Быт этих укрепленных пунктов польской Украины академик Платонов рисует так:

«Ряд крепостей стоял на границе. В них жил постоянный гарнизон и было приготовлено место для окрестного населения. Из крепостей рассылаются разведочные отряды… а в определенное время года в главнейших крепостях собираются большие массы войск в ожидании набега… Все мелочи крепостной жизни, все маршруты разведочных партий, вся „береговая“ или „польная“ служба — словом, вся совокупность оборонительных мер определена „наказами“ и „росписями“. Самым мелочным образом заботятся о том, чтобы быть „усторожливее“ и предписывают крайнюю осмотрительность…»

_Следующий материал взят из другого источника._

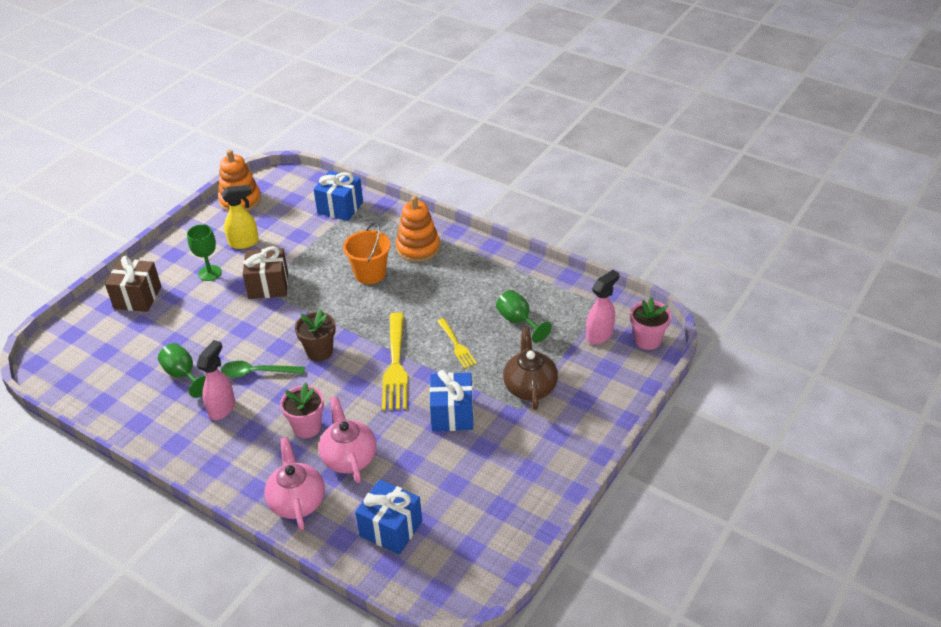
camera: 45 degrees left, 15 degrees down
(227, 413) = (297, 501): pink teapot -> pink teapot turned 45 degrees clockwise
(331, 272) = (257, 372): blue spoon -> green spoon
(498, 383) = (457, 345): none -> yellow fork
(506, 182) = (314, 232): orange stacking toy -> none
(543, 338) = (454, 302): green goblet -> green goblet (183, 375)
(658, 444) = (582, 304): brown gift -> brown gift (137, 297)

Эти крепости «возникали обычно при реке, вблизи той же реки намечались и земли для служилых городских людей. Московские воеводы с отрядом служилых людей являлись на место, где указано было ставить город, и начинали работы. В то же время они собирали сведения „по речкам“ о том, были ли здесь свободные заимщики земель. Узнав о существовании вольного населения, они приглашали его к себе, „велели со всех рек атаманом и казаком лучшим быти к себе в город“, государевым именем они жаловали им, то есть укрепляли за ними их юрты и привлекали их к государевой службе по обороне границ и нового города… Обеспечивался гарнизон новой крепости на первых порах готовыми запасами, доставленными с севера, из других городов, а затем собственной пашней на земле, которую ратные люди получали кругом своего города… Город был устроен так, что его население неизбежно должно было работать в его уезде и поэтому колонизовало места, иногда очень далекие от городской черты… Крупного землевладения — боярского или монастырского здесь не видим… здесь господствует мелкопоместное хозяйство и есть одна только крупная запашка — на „государевой десятинной пашне“, которую пахали по наряду, сверх своей собственной, все мелкие ратные люди из городов. Эта пашня была заведена для пополнения казенных житниц, из которых хлеб расходовался на разнообразные нужды. Им довольствовали тех гарнизонных людей, которые не имели своего хозяйства и состояли в гарнизоне временно, „по годам“.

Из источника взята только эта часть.